§ **GOAL OF THE EXERCISE**: This task calls for the lines below starting at the one containing "6 Schedule 3" and ending at the one containing "Give it time", repeated exactly with both ends kept and pictures left out.

### MATERIAL FOR THE TASK

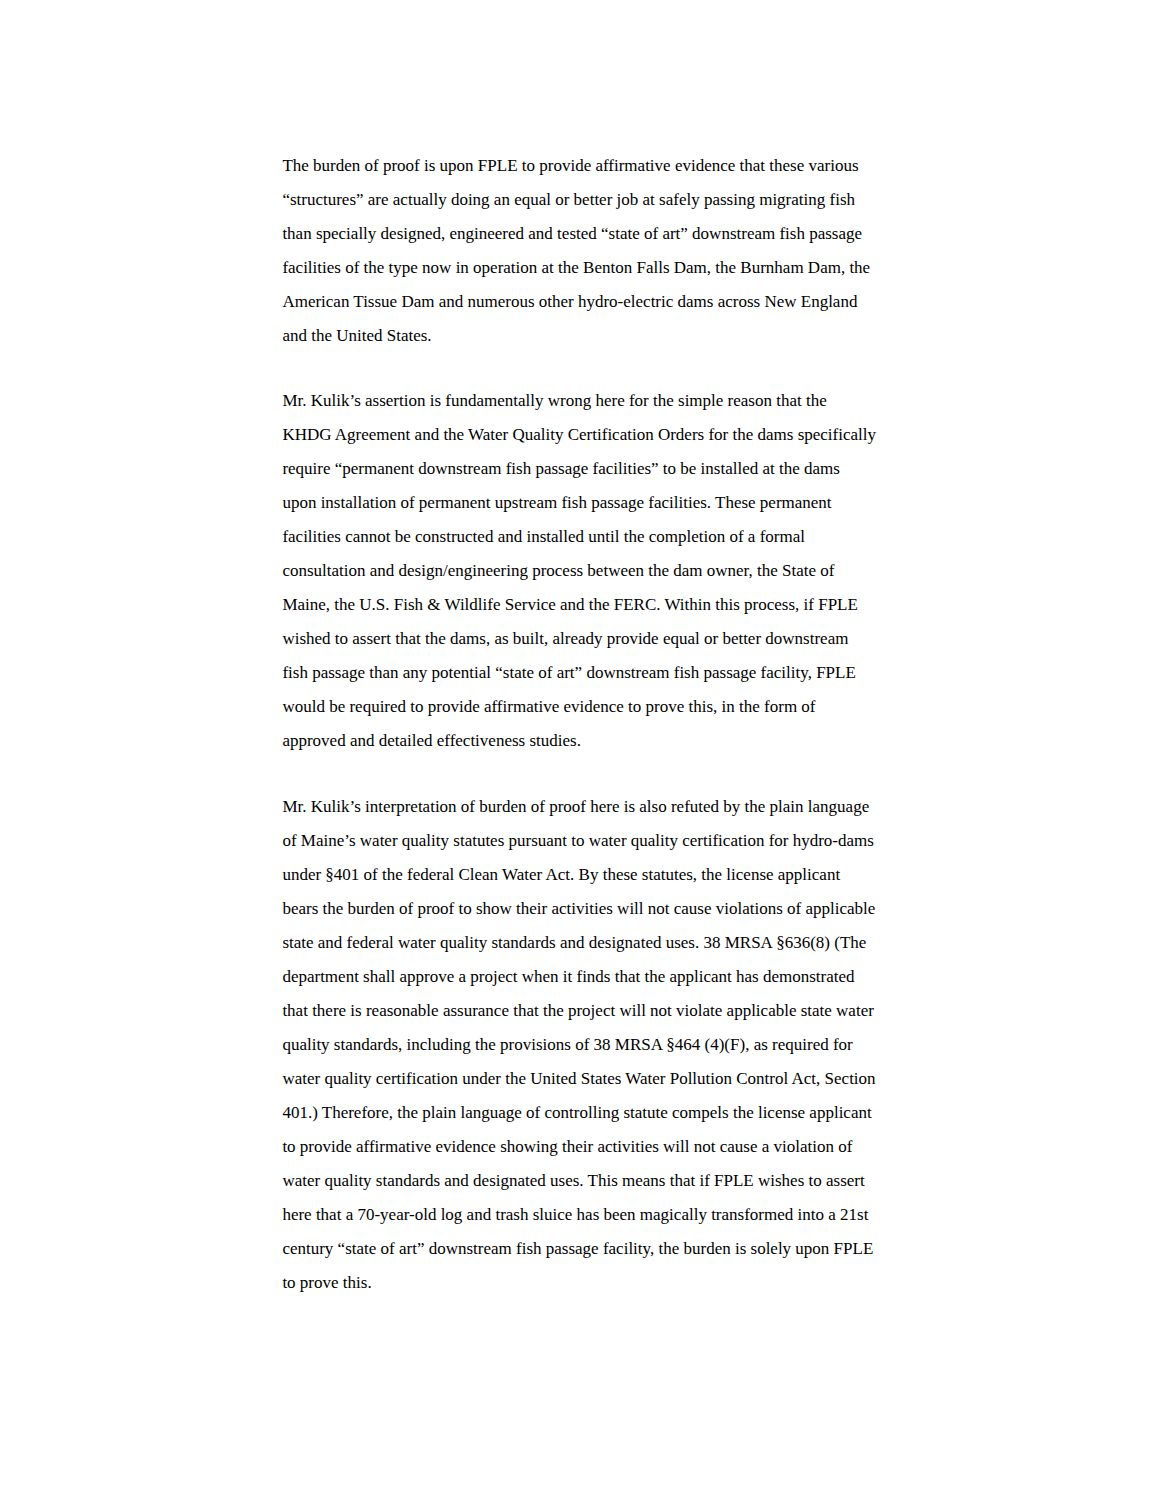The burden of proof is upon FPLE to provide affirmative evidence that these various “structures” are actually doing an equal or better job at safely passing migrating fish than specially designed, engineered and tested “state of art” downstream fish passage facilities of the type now in operation at the Benton Falls Dam, the Burnham Dam, the American Tissue Dam and numerous other hydro-electric dams across New England and the United States.
Mr. Kulik’s assertion is fundamentally wrong here for the simple reason that the KHDG Agreement and the Water Quality Certification Orders for the dams specifically require “permanent downstream fish passage facilities” to be installed at the dams upon installation of permanent upstream fish passage facilities. These permanent facilities cannot be constructed and installed until the completion of a formal consultation and design/engineering process between the dam owner, the State of Maine, the U.S. Fish & Wildlife Service and the FERC. Within this process, if FPLE wished to assert that the dams, as built, already provide equal or better downstream fish passage than any potential “state of art” downstream fish passage facility, FPLE would be required to provide affirmative evidence to prove this, in the form of approved and detailed effectiveness studies.
Mr. Kulik’s interpretation of burden of proof here is also refuted by the plain language of Maine’s water quality statutes pursuant to water quality certification for hydro-dams under §401 of the federal Clean Water Act. By these statutes, the license applicant bears the burden of proof to show their activities will not cause violations of applicable state and federal water quality standards and designated uses. 38 MRSA §636(8) (The department shall approve a project when it finds that the applicant has demonstrated that there is reasonable assurance that the project will not violate applicable state water quality standards, including the provisions of 38 MRSA §464 (4)(F), as required for water quality certification under the United States Water Pollution Control Act, Section 401.) Therefore, the plain language of controlling statute compels the license applicant to provide affirmative evidence showing their activities will not cause a violation of water quality standards and designated uses. This means that if FPLE wishes to assert here that a 70-year-old log and trash sluice has been magically transformed into a 21st century “state of art” downstream fish passage facility, the burden is solely upon FPLE to prove this.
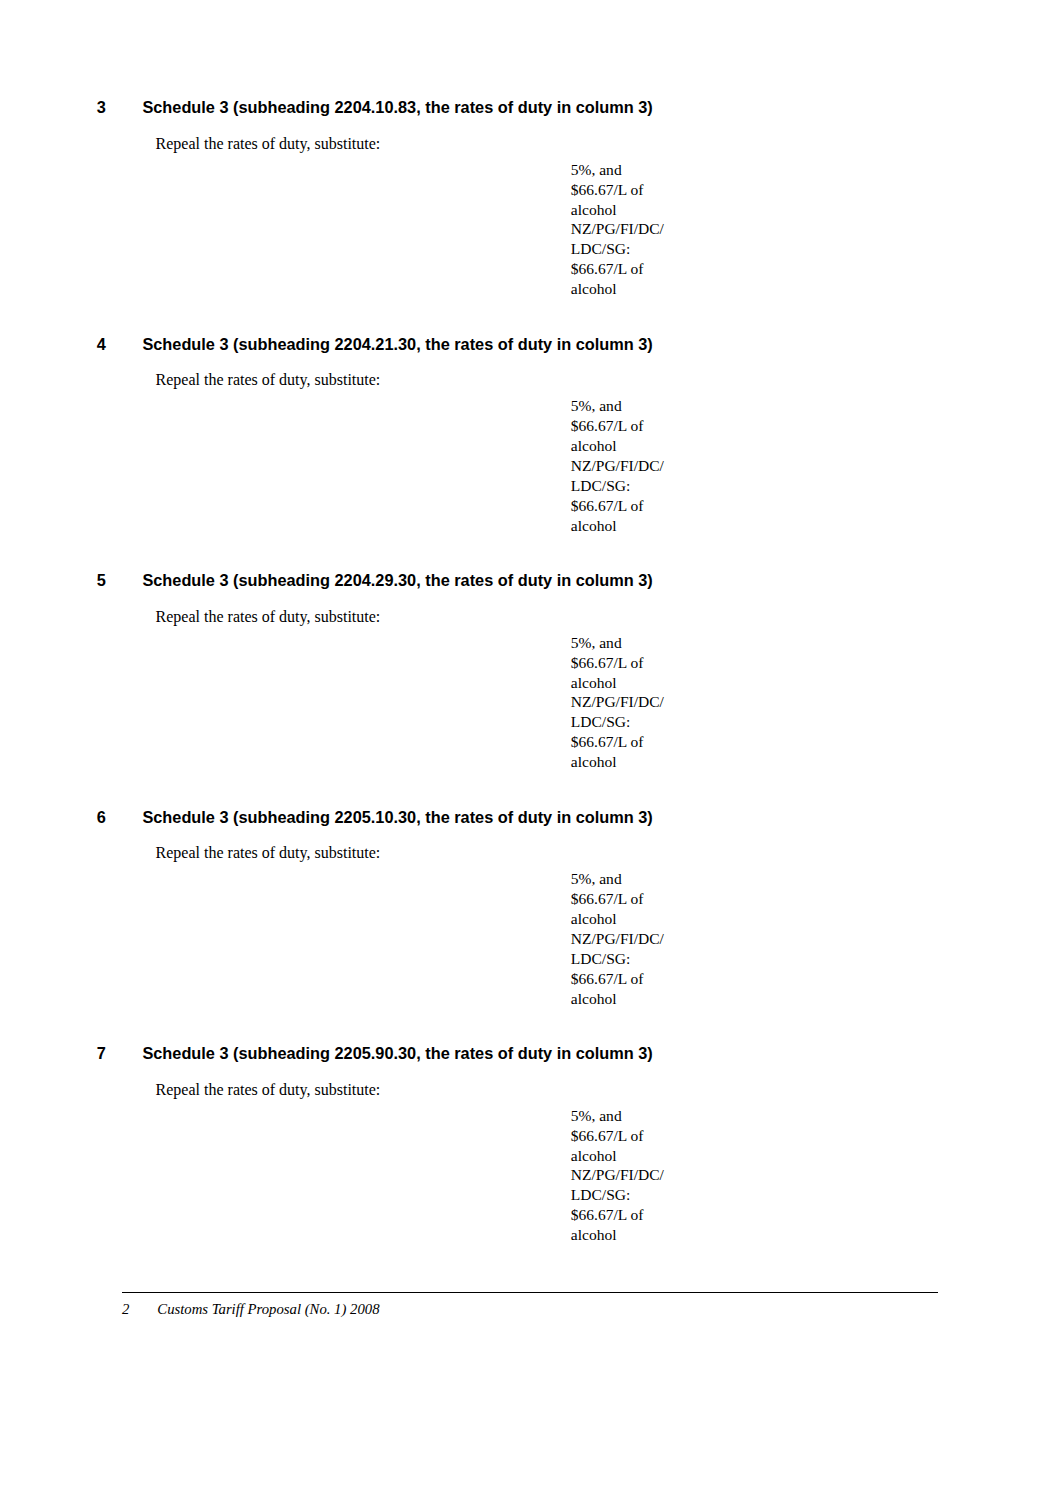3 Schedule 3 (subheading 2204.10.83, the rates of duty in column 3)
Repeal the rates of duty, substitute:
5%, and
$66.67/L of
alcohol
NZ/PG/FI/DC/
LDC/SG:
$66.67/L of
alcohol
4 Schedule 3 (subheading 2204.21.30, the rates of duty in column 3)
Repeal the rates of duty, substitute:
5%, and
$66.67/L of
alcohol
NZ/PG/FI/DC/
LDC/SG:
$66.67/L of
alcohol
5 Schedule 3 (subheading 2204.29.30, the rates of duty in column 3)
Repeal the rates of duty, substitute:
5%, and
$66.67/L of
alcohol
NZ/PG/FI/DC/
LDC/SG:
$66.67/L of
alcohol
6 Schedule 3 (subheading 2205.10.30, the rates of duty in column 3)
Repeal the rates of duty, substitute:
5%, and
$66.67/L of
alcohol
NZ/PG/FI/DC/
LDC/SG:
$66.67/L of
alcohol
7 Schedule 3 (subheading 2205.90.30, the rates of duty in column 3)
Repeal the rates of duty, substitute:
5%, and
$66.67/L of
alcohol
NZ/PG/FI/DC/
LDC/SG:
$66.67/L of
alcohol
2 Customs Tariff Proposal (No. 1) 2008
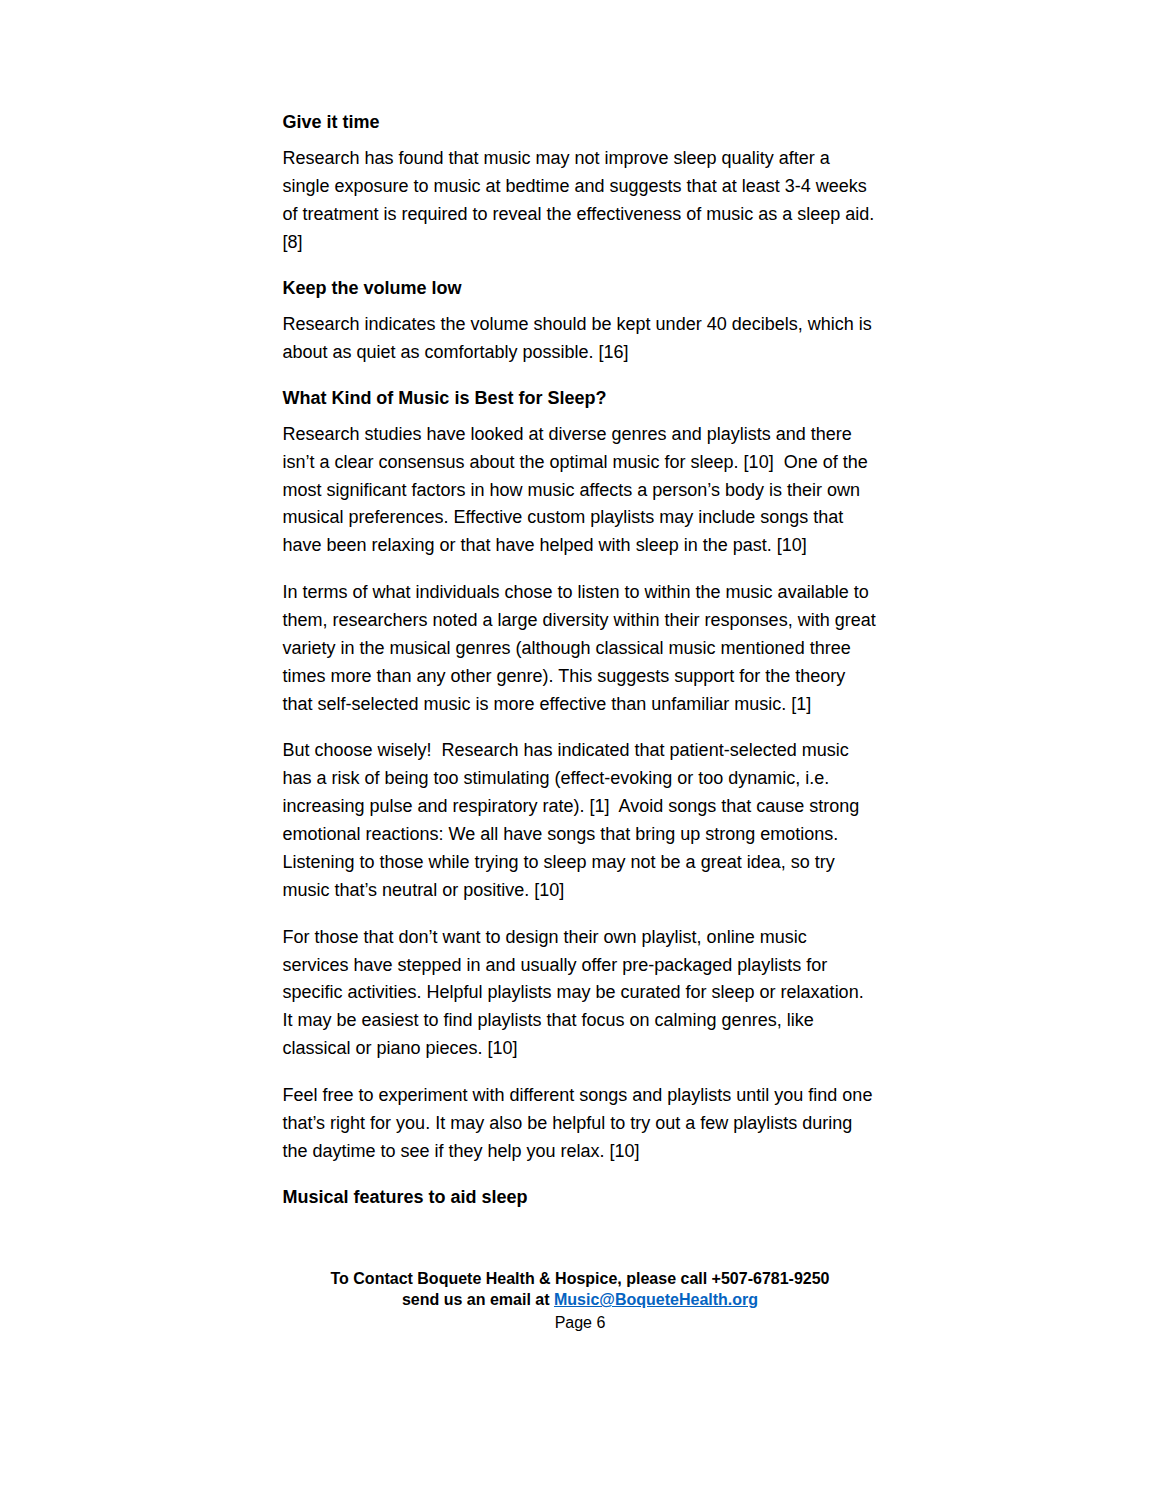Give it time
Research has found that music may not improve sleep quality after a single exposure to music at bedtime and suggests that at least 3-4 weeks of treatment is required to reveal the effectiveness of music as a sleep aid. [8]
Keep the volume low
Research indicates the volume should be kept under 40 decibels, which is about as quiet as comfortably possible. [16]
What Kind of Music is Best for Sleep?
Research studies have looked at diverse genres and playlists and there isn’t a clear consensus about the optimal music for sleep. [10] One of the most significant factors in how music affects a person’s body is their own musical preferences. Effective custom playlists may include songs that have been relaxing or that have helped with sleep in the past. [10]
In terms of what individuals chose to listen to within the music available to them, researchers noted a large diversity within their responses, with great variety in the musical genres (although classical music mentioned three times more than any other genre). This suggests support for the theory that self-selected music is more effective than unfamiliar music. [1]
But choose wisely! Research has indicated that patient-selected music has a risk of being too stimulating (effect-evoking or too dynamic, i.e. increasing pulse and respiratory rate). [1] Avoid songs that cause strong emotional reactions: We all have songs that bring up strong emotions. Listening to those while trying to sleep may not be a great idea, so try music that’s neutral or positive. [10]
For those that don’t want to design their own playlist, online music services have stepped in and usually offer pre-packaged playlists for specific activities. Helpful playlists may be curated for sleep or relaxation. It may be easiest to find playlists that focus on calming genres, like classical or piano pieces. [10]
Feel free to experiment with different songs and playlists until you find one that’s right for you. It may also be helpful to try out a few playlists during the daytime to see if they help you relax. [10]
Musical features to aid sleep
To Contact Boquete Health & Hospice, please call +507-6781-9250
send us an email at Music@BoqueteHealth.org
Page 6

######

§ **SOLUTION FOR THIS TASK**:
6 Schedule 3 (subheading 2205.10.30, the rates of duty in column 3)
Repeal the rates of duty, substitute:
5%, and
$66.67/L of
alcohol
NZ/PG/FI/DC/
LDC/SG:
$66.67/L of
alcohol
7 Schedule 3 (subheading 2205.90.30, the rates of duty in column 3)
Repeal the rates of duty, substitute:
5%, and
$66.67/L of
alcohol
NZ/PG/FI/DC/
LDC/SG:
$66.67/L of
alcohol
2 Customs Tariff Proposal (No. 1) 2008
Give it time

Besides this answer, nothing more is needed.